Egypt's parliament is set to discuss a draft law on imposing a monthly subscription fee on social media users, particularly Facebook, in a bid to curb cybercrime in the country, local media reported.
With Egypt currently in a state of high alert following the two terrorist attacks that targeted churches in Alexandria and Tanta on Palm Sunday, and which left at least 49 people dead, the bill would "help the government to monitor cyber crimes and restrict any users, pages or posts that damage Egypt’s reputation, contribute to the dissemination of fake news or incite people against public peace and national unity," Egypt Independent reported.
The numbers aren't clear yet
According to media reports, the subscription fee would be 200 Egyptian pounds - a claim that MP Reyad Abdel Sattar, when speaking to Egypt Independent, refuted, saying the fees would be closer to 5 Egyptian pounds.
Abdel Sattar is behind the bill and has been working to have it discussed in parliament for some time now.
It will be "difficult" to implement
MP Ahmed Badawy, head of the Telecommunications and Information Committee, clarified in an official statement on Sunday that the feasibility of actualizing this subscription fee would be "difficult".
"We want to reassure citizens that we have no intention to impose fees on Facebook users in Egypt," he said, according to Masr al Arabia.
But people are still concerned
Several social media users and activists expressed their concern in light of the news, raising questions about the cost of the suggested subscription fees and their effect on personal freedoms in Egypt.

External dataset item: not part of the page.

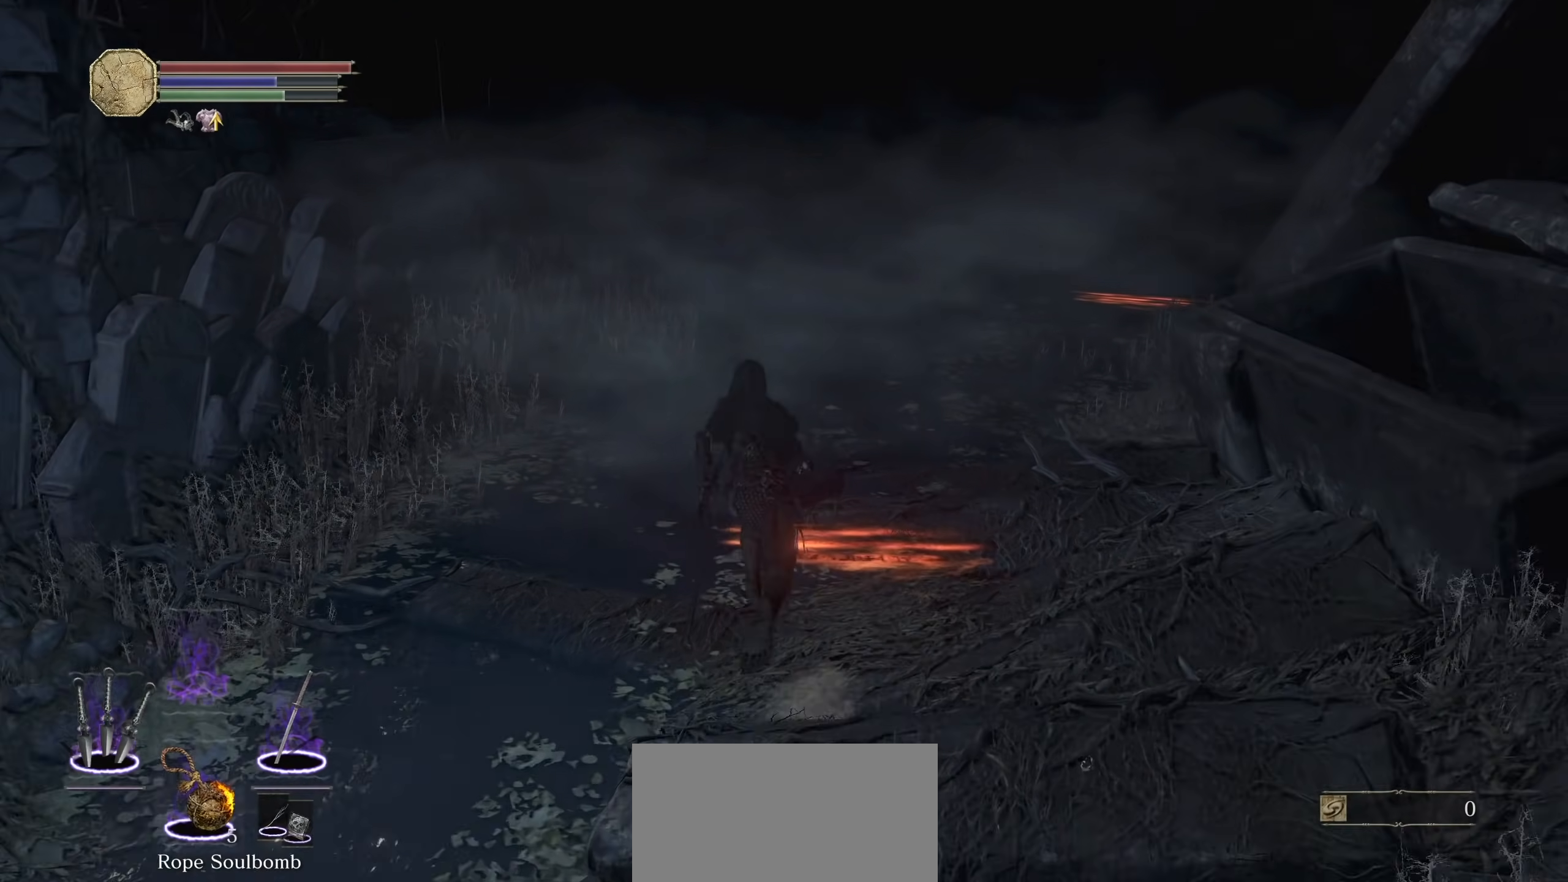
{"buttons": [], "left_stick": "up", "right_stick": "center", "events": [[20, "DPAD_DOWN", "up"], [400, "CIRCLE", "up"]]}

According to Egyptian Independent, many consider this bill as "yet another means to imposing more restrictions," noting that the government already has the ability to monitor Facebook.
They cited a 2014 report by BuzzFeed News that claims the government of Egypt had signed an agreement with with a U.S.-based digital firm to monitor communications on social media outlets.
"See Egypt, the sister company of the U.S.-based Blue Coat, won the contract over the summer, beating out the British Gamma System, and the Israeli-founded Narus System. See Egypt has begun monitoring Egyptians’ online communications, according to several Egyptian government officials who spoke to BuzzFeed News," the report said.
Blue Coat distanced itself after the news was published, as did the Egyptian government. See Egypt has not issued a response to the story and its website had been removed.